L’Italia incassa la prima sconfitta nella Division I di World Cup: gli azzurri cedono con la Spagna

di Andrea Addezio

Nell’incontro valevole per la seconda giornata del girone d’élite della Division I di World Cup l’Italia perde 16-12 contro la Spagna in un match deciso dal break operato dagli iberici nelle prime fasi del quarto parziale. Non cambia nulla di sostanziale nel cammino degli azzurri, già qualificati per Sydney, che torneranno in acqua domani per la sfida con l’Ungheria. Decisivo, con il suo ingresso in campo nella ripresa, Unai Aguirre.

Sandro Campagna, che lancia dal primo minuto Marco Del Lungo, continua la sistematica rotazione degli effettivi a propria disposizione: questa volta si accomodano in tribuna Vincenzo Dolce e Mario Del Basso. Sul versante opposto Martin schiera Lorrio al posto di Aguirre.

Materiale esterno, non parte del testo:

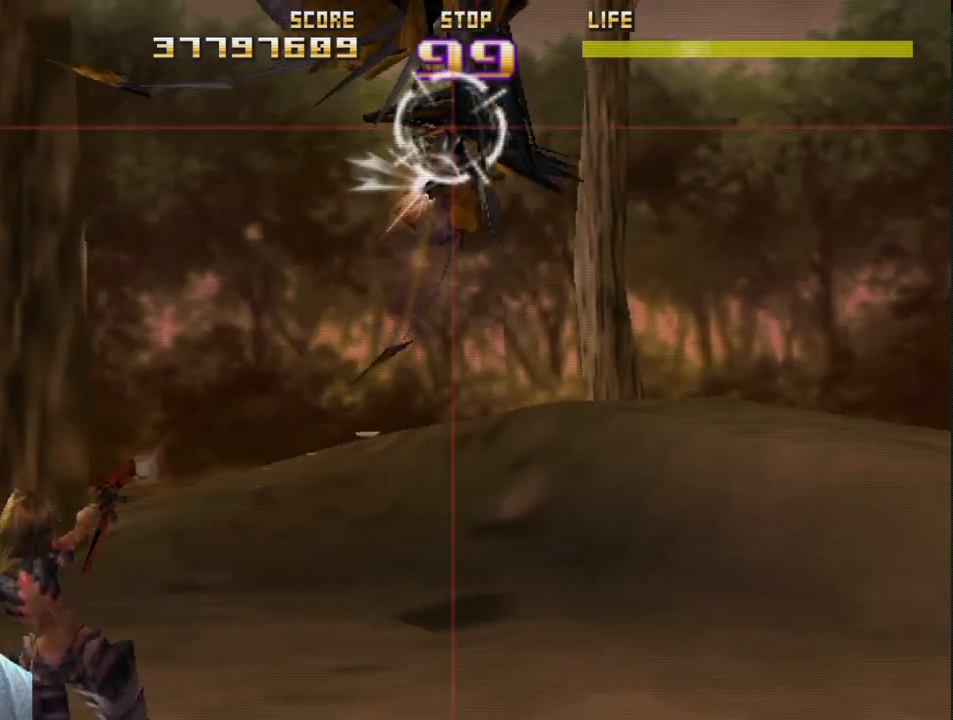
{"buttons": ["R2"], "left_stick": "down-left", "events": [[50, "left_stick", "right"], [367, "left_stick", "down"], [500, "left_stick", "down-left"]]}
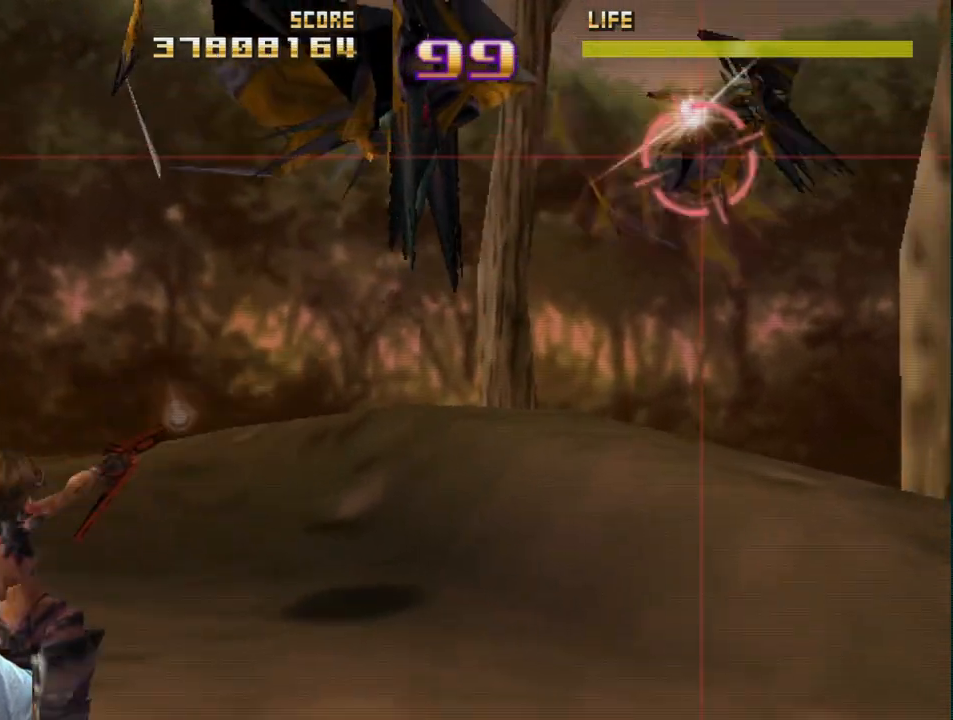
{"buttons": ["R2"], "left_stick": "left", "events": [[17, "left_stick", "left"]]}
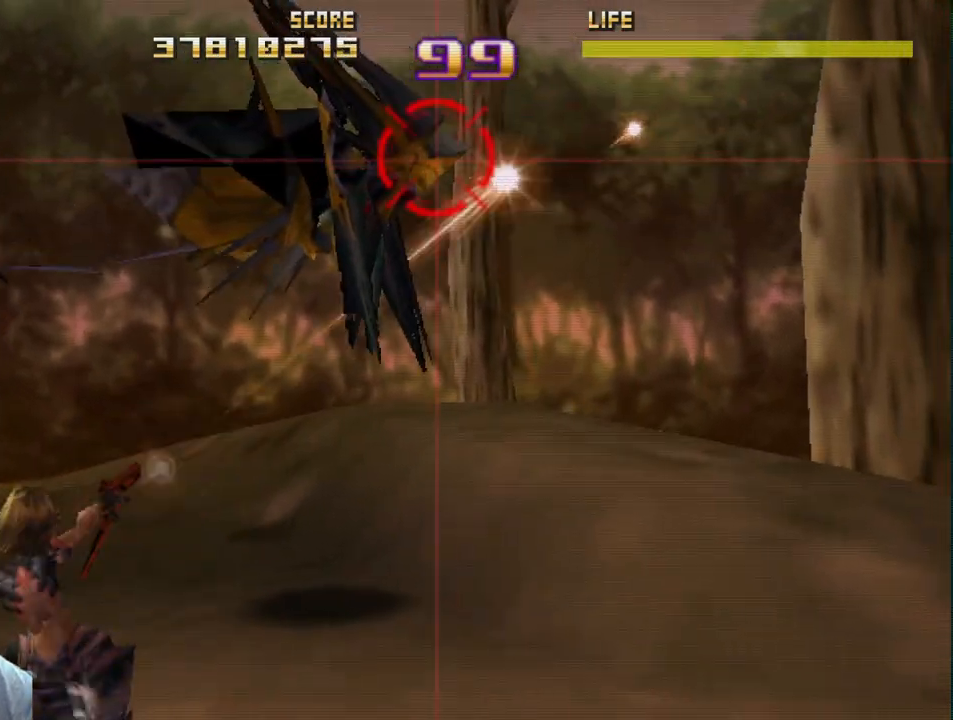
{"buttons": ["R2"], "left_stick": "center", "events": [[17, "left_stick", "down-left"], [200, "left_stick", "down-right"], [283, "left_stick", "left"], [333, "left_stick", "down-left"], [483, "left_stick", "center"]]}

La formazione in calottina bianca apre le ostilità con la transizione vincente di Cassia per l’1-0. Valera fredda l’estremo italiano con il prepotente diagonale da posizione due per l’1-1. Sanahuja timbra il 2-1 siglato ancora dalla mano sbagliata, ma Balzarini trova la rasoiata, su uomo in più, del 2-2. Nel finale gli iberici rompono l’equilibrio iniziale: Valera apre il devastante break di 4-0 dei suoi con il perentorio lungolinea, Granados lo chiude con la chirurgica diagonale del 6-2 di fine primo periodo.

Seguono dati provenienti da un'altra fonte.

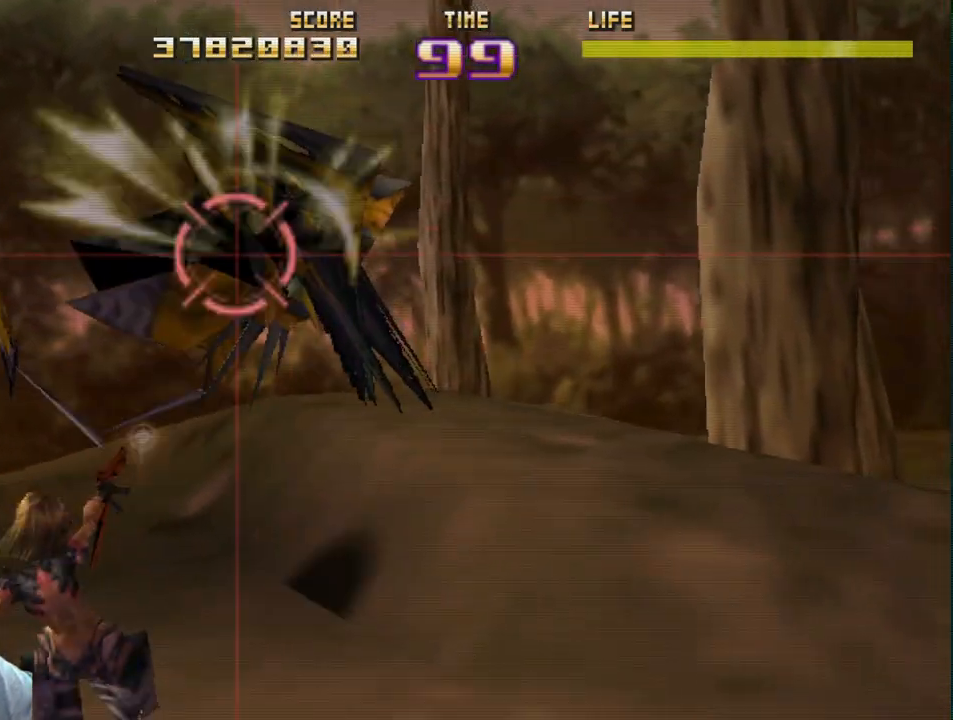
{"buttons": ["R2"], "left_stick": "left", "events": [[117, "left_stick", "left"], [183, "left_stick", "down"], [317, "left_stick", "center"], [383, "left_stick", "left"]]}
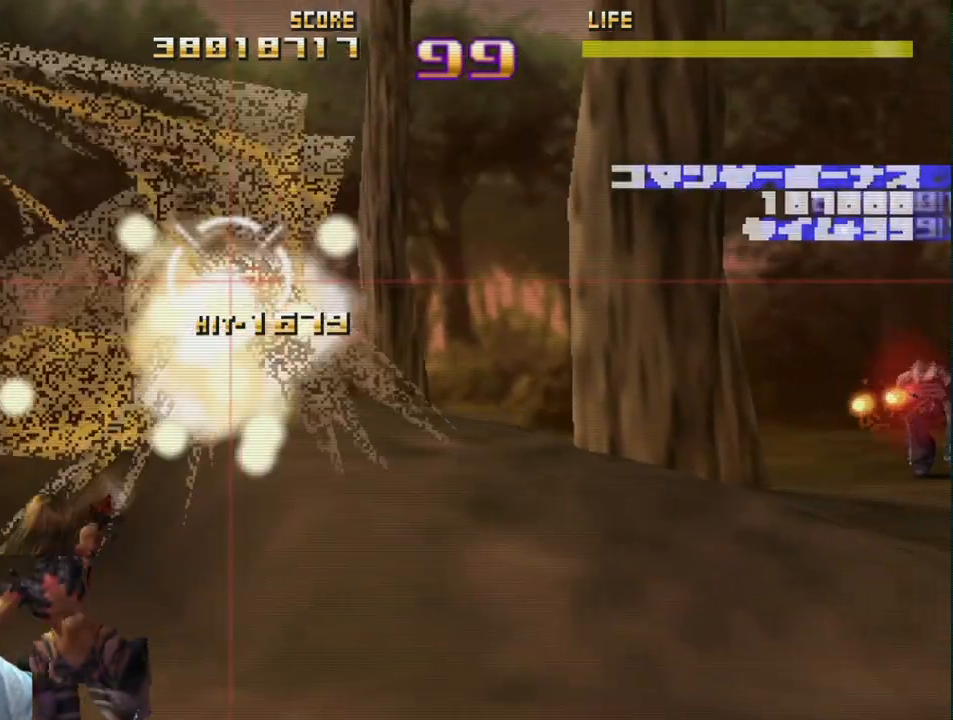
{"buttons": ["R2"], "left_stick": "down-right", "events": [[17, "left_stick", "down"], [67, "left_stick", "down-right"]]}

La seconda frazione si apre con la sassata scagliata da Iocchi Gratta per il 6-3. Granados, glaciale dai cinque metri, replica al compagno di squadra per il 7-3 e lo scatenato Valera regala ai suoi il massimo vantaggio con l’8-3. La rappresentativa tricolore si affida all’uomo in più per rientrare: l’ottima circolazione di palla libera in posizione quattro Cassia, pronto a freddare il portiere rivale per l’8-4; Bruni imita il compagno poco dopo per il punto dell’8-5. Ferrero trasforma, con la bomba lungolinea, il rigore dell’8-6, penalty concesso dal duo arbitrale dopo revisione al VAR, e ancora lo scatenato Cassia, su assist al bacio del suo numero cinque, arriva a rimorchio per insaccare l’8-7. Sanahuja riesce a trovare il varco del 9-7 per perforare una difesa italiana ben protetta dalla crescita di rendimento di Del Lungo e dalle braccia ben protese dei vari giocatori.

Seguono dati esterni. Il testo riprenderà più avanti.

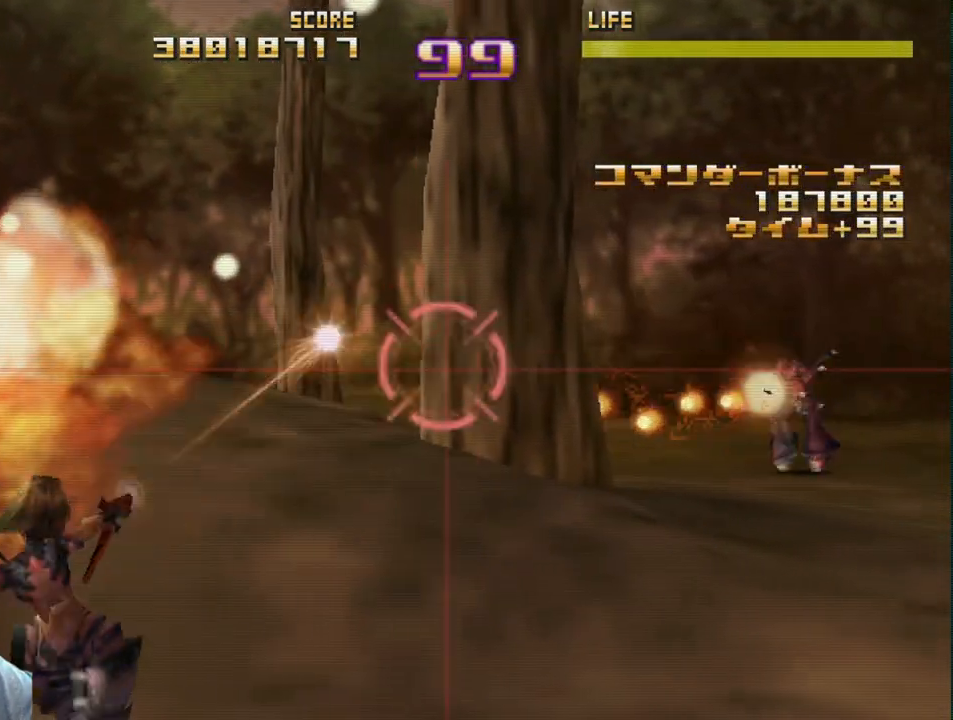
{"buttons": ["R2"], "left_stick": "up-right", "events": [[200, "left_stick", "up-right"], [283, "left_stick", "up-left"], [400, "left_stick", "right"], [450, "left_stick", "up-right"]]}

Il VAR è ancora azzurro e Ferrero non si fa pregare per trafiggere Aguirre, subentrato a Lorrio, con il rigore del 9-8. Del Lungo è mastodontico nel murare Valls in uno contro zero, stronca anche Valera e si ripete, poco dopo, sulla nuova superiorità avversaria. Biel ritrova il gol per i suoi con il perentorio alzo e tiro del 10-8, ma gli azzurri ribattono: Guerrato sblocca un attacco che sembrava essersi assopito con il siluro dalla distanza del 10-9 che spedisce le due contendenti all’ultima pausa.

Valls, dai sei metri, e Granados griffano l’allungo iberico per il 12-9. L’Italia non molla però la presa e torna sotto con Balzarini e Bruni, splendida la beduina del 13-11. Carnesecchi brucia Aguirre in mezzo alle mani per il nuovo -1, ma Granados, dopo il challenger vinto dal suo allenatore, insacca il 14-12 dai cinque metri prima che Unai Biel, in superiorità, trafigga Del Lungo per il 15-12 con una conclusione che s’insacca tra palo e portiere. Nel convulso finale Valls, in ripartenza, chiude i conti per il 16-12.